━━━━━ RECORDS FOR THE TASK

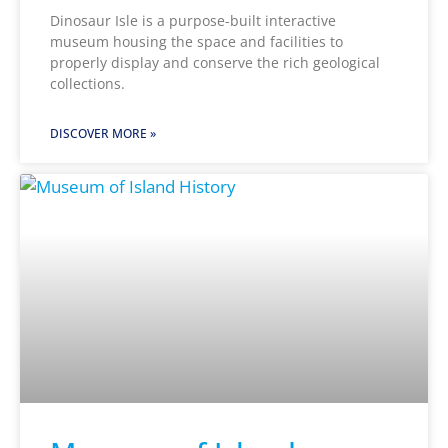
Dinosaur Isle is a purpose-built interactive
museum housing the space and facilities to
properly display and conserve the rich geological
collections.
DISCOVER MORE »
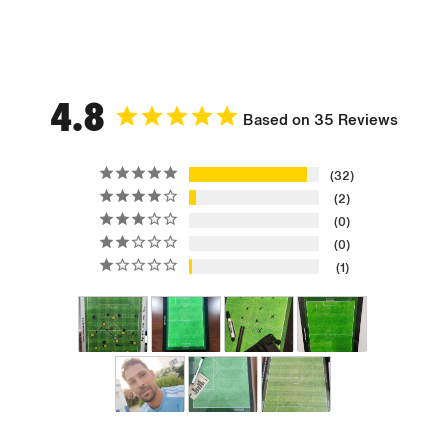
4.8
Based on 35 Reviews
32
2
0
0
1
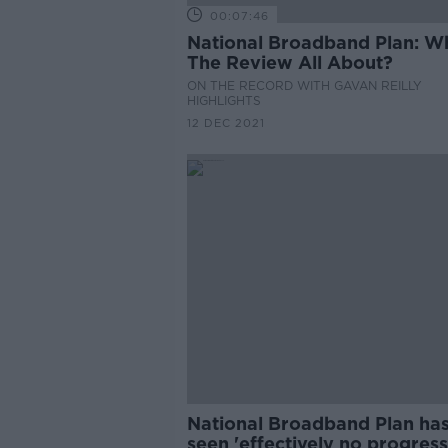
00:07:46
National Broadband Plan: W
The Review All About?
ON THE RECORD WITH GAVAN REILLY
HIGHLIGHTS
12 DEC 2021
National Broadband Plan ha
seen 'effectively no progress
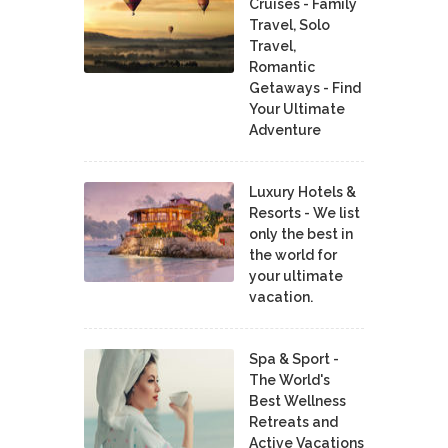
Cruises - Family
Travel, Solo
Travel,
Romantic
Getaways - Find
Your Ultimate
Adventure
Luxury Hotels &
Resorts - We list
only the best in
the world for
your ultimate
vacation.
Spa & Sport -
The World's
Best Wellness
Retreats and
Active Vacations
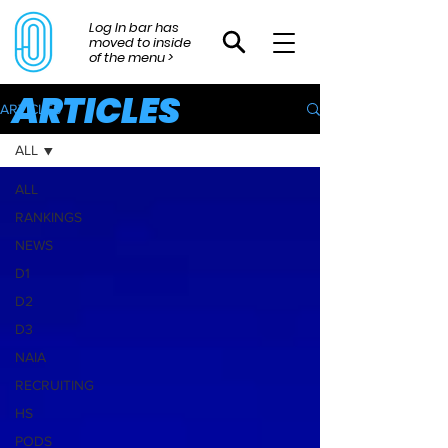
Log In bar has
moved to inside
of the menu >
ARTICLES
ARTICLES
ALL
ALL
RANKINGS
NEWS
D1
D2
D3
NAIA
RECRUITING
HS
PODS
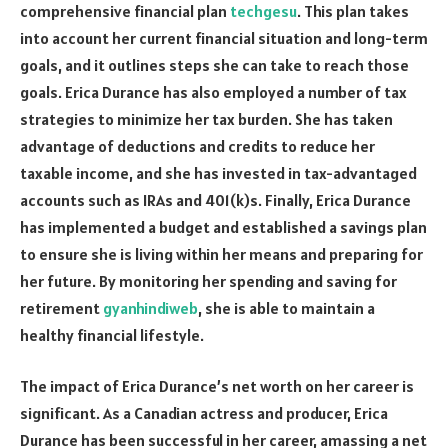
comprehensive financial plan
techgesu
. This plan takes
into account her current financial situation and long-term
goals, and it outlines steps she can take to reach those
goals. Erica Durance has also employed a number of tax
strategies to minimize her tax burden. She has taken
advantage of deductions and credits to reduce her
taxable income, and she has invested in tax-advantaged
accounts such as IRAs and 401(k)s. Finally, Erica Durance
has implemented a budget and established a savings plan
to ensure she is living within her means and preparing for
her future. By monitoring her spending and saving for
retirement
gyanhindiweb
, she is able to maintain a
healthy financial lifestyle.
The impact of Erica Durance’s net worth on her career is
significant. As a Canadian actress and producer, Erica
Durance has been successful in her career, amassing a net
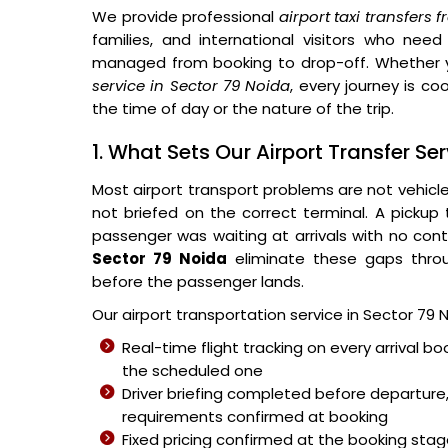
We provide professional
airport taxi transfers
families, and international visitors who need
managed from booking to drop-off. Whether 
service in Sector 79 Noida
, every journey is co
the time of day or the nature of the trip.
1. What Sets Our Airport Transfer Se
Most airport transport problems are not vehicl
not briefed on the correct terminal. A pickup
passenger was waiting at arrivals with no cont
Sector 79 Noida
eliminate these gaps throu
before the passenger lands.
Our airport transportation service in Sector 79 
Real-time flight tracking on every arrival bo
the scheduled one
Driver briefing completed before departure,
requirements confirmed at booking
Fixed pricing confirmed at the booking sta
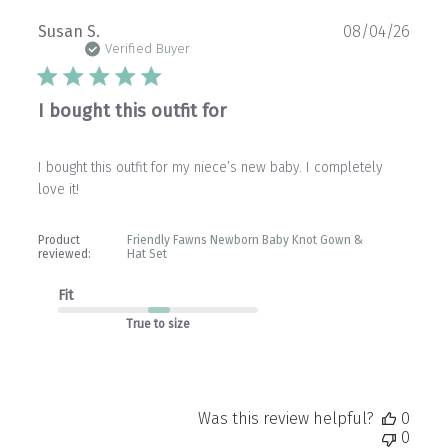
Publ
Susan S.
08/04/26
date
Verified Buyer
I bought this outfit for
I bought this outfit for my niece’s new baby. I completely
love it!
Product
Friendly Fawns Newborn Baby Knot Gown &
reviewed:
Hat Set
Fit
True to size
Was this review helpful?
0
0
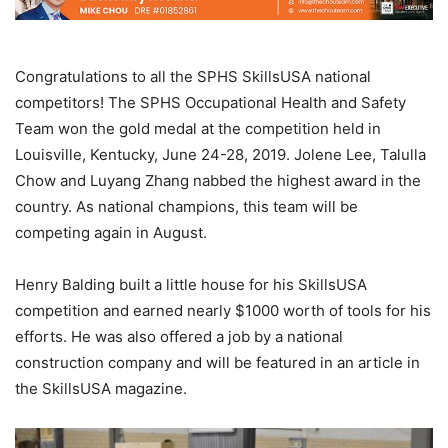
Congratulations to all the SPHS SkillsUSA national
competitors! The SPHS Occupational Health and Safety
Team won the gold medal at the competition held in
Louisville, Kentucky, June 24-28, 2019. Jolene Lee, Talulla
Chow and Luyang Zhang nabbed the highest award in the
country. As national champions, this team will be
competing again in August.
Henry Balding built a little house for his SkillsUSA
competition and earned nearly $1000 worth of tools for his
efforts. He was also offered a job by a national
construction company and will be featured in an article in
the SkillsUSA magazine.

━━━━━━━━━━
━━━━━ RECORDS FOR THE TASK

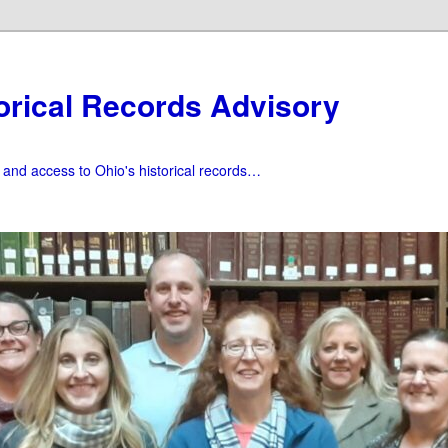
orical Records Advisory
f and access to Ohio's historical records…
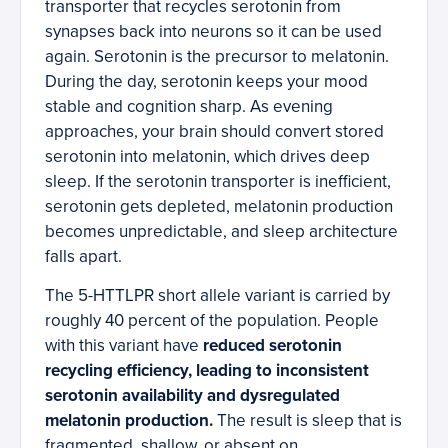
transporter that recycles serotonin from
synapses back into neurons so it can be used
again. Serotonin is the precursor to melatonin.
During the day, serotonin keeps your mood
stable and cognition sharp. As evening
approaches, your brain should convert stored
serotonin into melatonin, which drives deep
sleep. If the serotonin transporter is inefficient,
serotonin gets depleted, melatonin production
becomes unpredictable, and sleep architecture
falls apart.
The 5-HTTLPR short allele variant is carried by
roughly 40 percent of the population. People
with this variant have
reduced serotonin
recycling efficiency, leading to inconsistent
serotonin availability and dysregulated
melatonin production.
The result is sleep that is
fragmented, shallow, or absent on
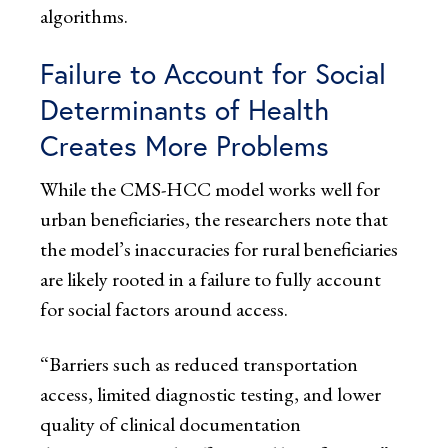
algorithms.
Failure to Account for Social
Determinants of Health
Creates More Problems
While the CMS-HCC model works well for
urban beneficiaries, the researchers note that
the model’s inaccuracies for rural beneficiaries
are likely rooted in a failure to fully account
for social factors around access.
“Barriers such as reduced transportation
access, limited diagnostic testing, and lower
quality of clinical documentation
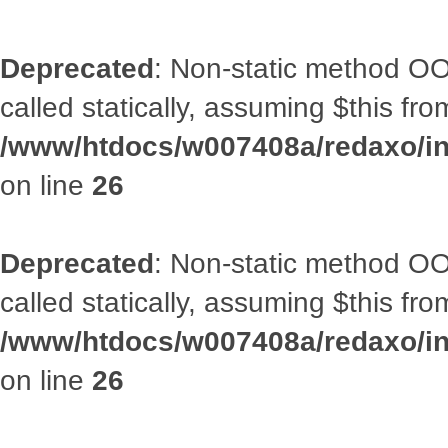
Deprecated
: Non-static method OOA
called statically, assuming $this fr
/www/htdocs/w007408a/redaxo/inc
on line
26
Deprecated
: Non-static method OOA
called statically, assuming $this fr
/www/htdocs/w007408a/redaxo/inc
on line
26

━━━━━━━━━━
━━━━━ RECORDS FOR THE TASK

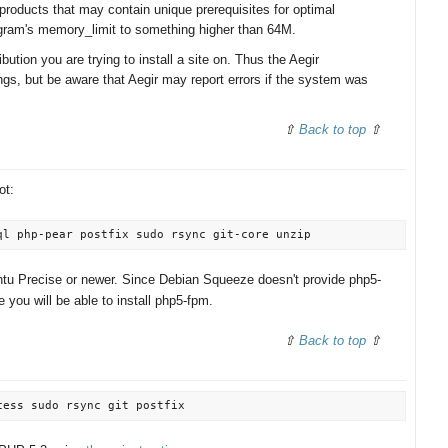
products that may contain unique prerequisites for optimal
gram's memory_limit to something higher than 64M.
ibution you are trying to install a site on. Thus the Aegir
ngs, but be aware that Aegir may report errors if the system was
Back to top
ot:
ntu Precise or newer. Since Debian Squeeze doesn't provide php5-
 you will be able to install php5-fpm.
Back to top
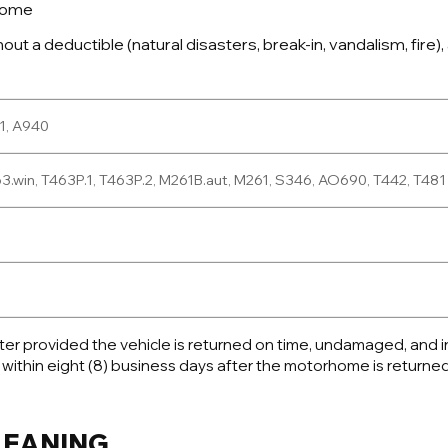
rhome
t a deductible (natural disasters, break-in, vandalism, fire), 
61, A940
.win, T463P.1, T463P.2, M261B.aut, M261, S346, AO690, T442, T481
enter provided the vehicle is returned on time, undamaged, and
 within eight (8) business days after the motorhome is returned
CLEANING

━━━━━━━━━━

INSTRUCTIONS FOR THE TASK -
Within the data above, repeat exactly the lines from the one bearing "significant. As a" through the one bearing "Most airport transport". Include no pictures and nothing else.

EXERCISE RESULT -
significant. As a Canadian actress and producer, Erica
Durance has been successful in her career, amassing a net
We provide professional
airport taxi transfers
families, and international visitors who need
managed from booking to drop-off. Whether 
service in Sector 79 Noida
, every journey is co
the time of day or the nature of the trip.
1. What Sets Our Airport Transfer Se
Most airport transport problems are not vehicl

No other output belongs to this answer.